DIRECTIONS: Would you please repeat exactly the entries below, starting at the line with "middle tip: (389, 114)" and ending at the line with "index pip: (116, 44)", and nothing outside that range? Leave out the pictures.

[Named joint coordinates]
+ + + + +
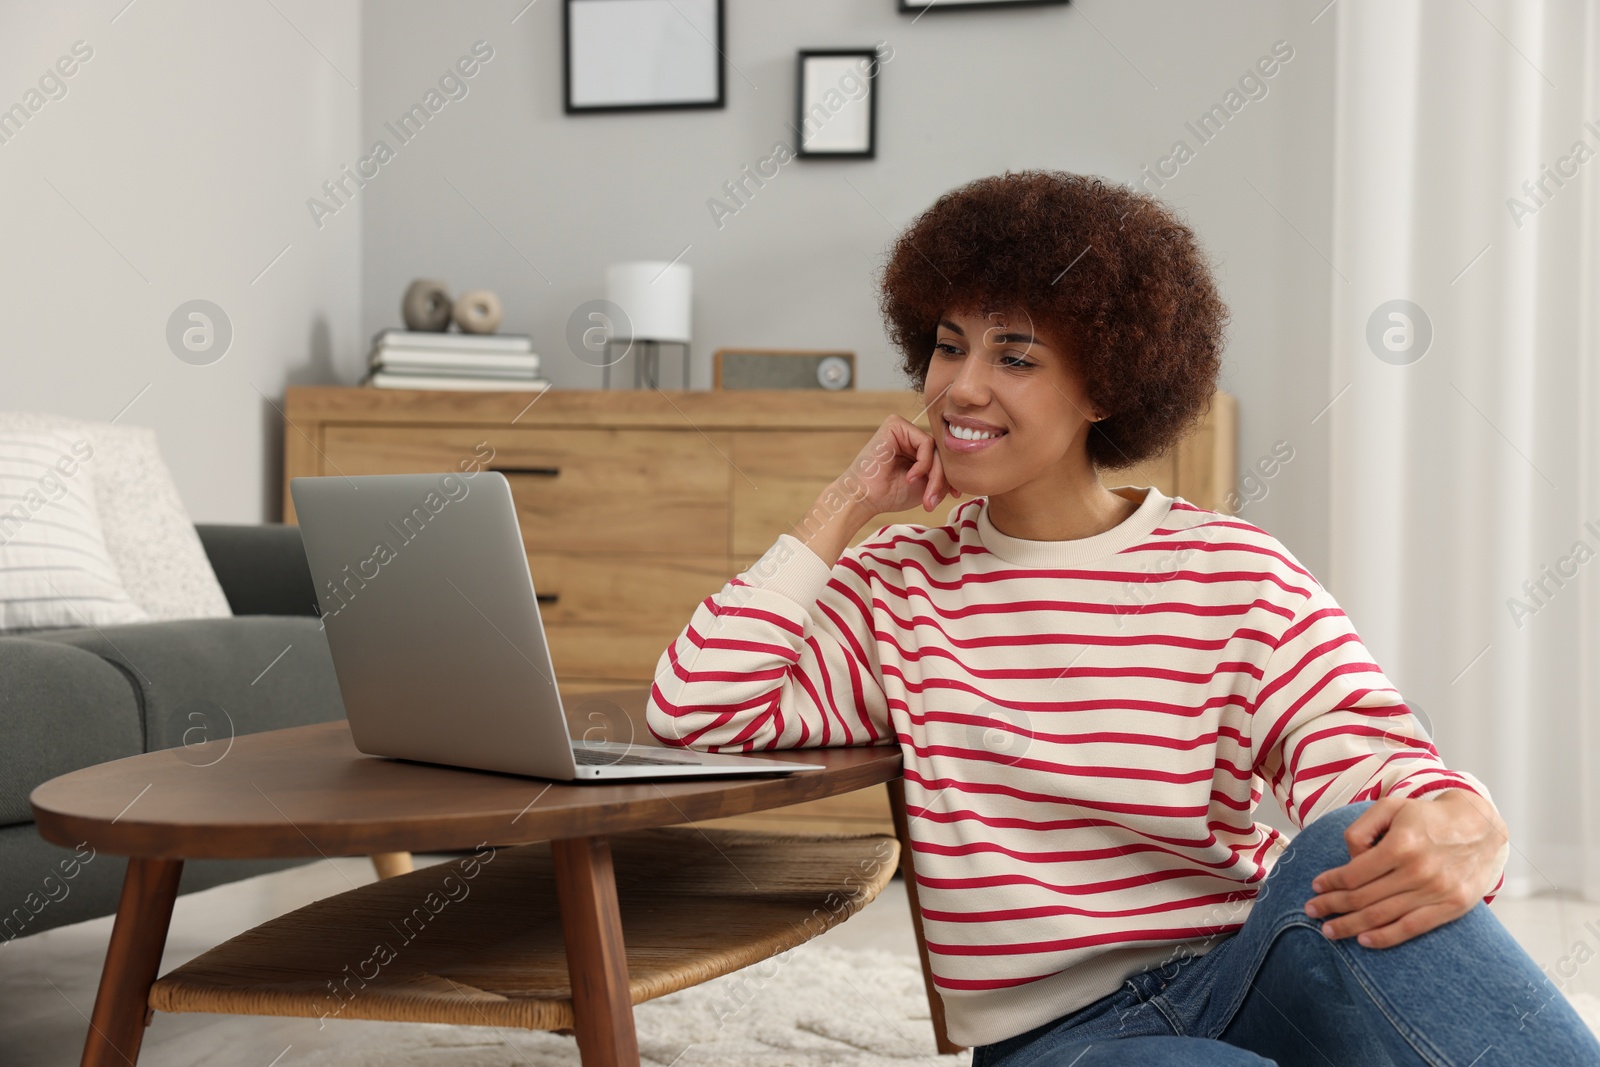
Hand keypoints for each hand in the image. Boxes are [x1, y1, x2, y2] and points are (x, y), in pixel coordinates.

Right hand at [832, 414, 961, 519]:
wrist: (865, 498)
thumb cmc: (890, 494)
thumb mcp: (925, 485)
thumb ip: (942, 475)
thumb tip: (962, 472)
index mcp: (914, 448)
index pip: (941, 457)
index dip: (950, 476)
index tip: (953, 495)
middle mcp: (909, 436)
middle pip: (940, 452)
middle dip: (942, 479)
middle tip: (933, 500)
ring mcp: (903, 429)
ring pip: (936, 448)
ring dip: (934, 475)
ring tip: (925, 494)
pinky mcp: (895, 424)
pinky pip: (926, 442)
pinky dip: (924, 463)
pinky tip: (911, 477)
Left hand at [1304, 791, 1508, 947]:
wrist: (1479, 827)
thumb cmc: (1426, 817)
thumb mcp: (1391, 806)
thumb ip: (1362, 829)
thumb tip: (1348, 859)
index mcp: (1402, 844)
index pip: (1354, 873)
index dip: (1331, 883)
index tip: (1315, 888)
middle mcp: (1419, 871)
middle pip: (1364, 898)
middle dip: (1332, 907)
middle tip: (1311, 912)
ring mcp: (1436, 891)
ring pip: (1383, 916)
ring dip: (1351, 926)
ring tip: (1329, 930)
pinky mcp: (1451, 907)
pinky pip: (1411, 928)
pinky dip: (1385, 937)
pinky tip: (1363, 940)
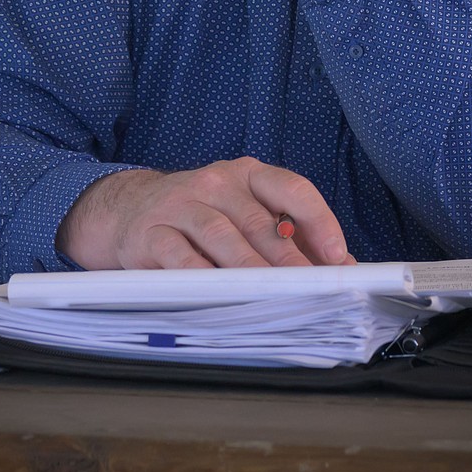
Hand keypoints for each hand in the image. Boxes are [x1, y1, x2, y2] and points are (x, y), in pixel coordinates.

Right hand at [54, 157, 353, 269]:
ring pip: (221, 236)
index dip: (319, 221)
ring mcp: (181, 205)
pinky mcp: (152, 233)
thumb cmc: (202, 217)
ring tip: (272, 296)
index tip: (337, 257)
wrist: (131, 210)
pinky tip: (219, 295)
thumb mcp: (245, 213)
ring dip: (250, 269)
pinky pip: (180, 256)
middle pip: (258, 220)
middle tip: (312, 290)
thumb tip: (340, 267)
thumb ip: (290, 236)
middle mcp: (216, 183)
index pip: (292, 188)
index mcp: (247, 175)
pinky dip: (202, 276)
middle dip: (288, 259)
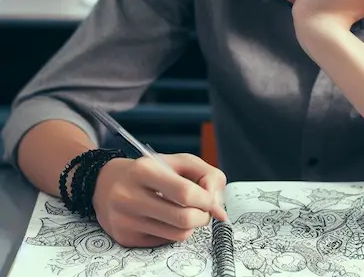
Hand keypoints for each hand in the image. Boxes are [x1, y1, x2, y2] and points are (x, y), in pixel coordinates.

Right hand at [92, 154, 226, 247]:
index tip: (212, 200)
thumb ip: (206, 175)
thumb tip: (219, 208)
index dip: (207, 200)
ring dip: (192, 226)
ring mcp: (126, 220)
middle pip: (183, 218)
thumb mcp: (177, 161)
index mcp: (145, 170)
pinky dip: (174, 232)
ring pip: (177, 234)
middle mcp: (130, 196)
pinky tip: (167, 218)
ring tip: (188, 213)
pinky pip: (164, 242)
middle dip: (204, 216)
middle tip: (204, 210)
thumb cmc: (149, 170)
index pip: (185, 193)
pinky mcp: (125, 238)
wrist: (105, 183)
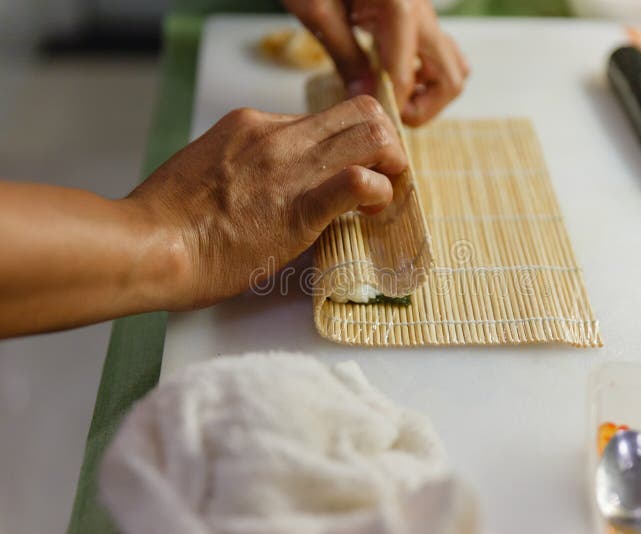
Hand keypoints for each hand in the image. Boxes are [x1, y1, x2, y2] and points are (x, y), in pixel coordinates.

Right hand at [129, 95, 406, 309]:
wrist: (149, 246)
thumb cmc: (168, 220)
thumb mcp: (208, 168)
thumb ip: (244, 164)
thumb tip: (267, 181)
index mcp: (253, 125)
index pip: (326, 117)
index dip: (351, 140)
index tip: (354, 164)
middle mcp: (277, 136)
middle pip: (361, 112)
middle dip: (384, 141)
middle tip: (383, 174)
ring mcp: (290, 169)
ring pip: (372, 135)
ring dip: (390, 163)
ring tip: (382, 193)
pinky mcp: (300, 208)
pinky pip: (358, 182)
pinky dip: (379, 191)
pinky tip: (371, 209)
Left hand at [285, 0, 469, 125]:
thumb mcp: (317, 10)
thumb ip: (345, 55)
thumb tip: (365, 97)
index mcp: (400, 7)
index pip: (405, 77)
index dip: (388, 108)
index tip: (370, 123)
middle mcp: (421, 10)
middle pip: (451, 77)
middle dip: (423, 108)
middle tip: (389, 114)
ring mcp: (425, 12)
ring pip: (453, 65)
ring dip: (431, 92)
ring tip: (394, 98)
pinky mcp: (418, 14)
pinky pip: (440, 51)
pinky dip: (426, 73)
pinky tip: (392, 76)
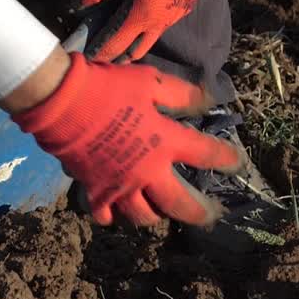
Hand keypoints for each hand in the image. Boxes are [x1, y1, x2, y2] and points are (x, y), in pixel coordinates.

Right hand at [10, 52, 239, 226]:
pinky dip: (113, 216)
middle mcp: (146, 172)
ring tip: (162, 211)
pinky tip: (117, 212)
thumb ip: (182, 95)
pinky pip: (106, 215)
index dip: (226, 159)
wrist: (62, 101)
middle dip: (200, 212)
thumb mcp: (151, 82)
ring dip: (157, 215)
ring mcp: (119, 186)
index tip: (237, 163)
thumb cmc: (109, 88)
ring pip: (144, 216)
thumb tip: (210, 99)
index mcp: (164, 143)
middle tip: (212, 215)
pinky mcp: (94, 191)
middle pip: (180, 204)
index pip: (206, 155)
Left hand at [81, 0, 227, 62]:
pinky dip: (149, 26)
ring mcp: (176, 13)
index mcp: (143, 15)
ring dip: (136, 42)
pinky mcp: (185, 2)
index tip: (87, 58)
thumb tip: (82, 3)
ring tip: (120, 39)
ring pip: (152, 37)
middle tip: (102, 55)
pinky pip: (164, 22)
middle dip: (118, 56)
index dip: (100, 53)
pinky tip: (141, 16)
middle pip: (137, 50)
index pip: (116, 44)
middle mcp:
+ + + + +
RESULT OF THIS EXERCISE:
middle tip: (389, 114)
ring mcp: (425, 12)
ring pip: (453, 65)
ring dip: (431, 92)
ring tip: (394, 98)
pinky mcp: (418, 14)
pinky pip: (440, 51)
pinky dip: (426, 73)
pinky tip: (392, 76)
Hand keypoints for each hand in the image. Boxes are [x1, y1, x2, y2] and points are (x, y), in pixel coordinates.

Right hand at [10, 52, 239, 226]:
pinky dip: (113, 216)
middle mcp: (146, 172)
ring tip: (162, 211)
pinky tip: (117, 212)
thumb ip: (182, 95)
pinky pip: (106, 215)
index dip: (226, 159)
wrist: (62, 101)
middle dip: (200, 212)
thumb mcp: (151, 82)
ring dip: (157, 215)
ring mcp: (119, 186)
index tip: (237, 163)
thumb cmc: (109, 88)
ring pip: (144, 216)
thumb tip: (210, 99)
index mcp: (164, 143)
middle tip: (212, 215)
pinky mcp: (94, 191)
middle pip: (180, 204)
index pip: (206, 155)
Left hand at [81, 0, 227, 62]:
pinky dip: (149, 26)
ring mcp: (176, 13)
index mcp: (143, 15)
ring dip: (136, 42)
pinky mcp: (185, 2)
index tip: (87, 58)
thumb tip: (82, 3)
ring tip: (120, 39)
ring pip: (152, 37)
middle tip: (102, 55)
pinky pip: (164, 22)
middle dip: (118, 56)
index dip: (100, 53)
pinky tip: (141, 16)
middle pip: (137, 50)
index pip: (116, 44)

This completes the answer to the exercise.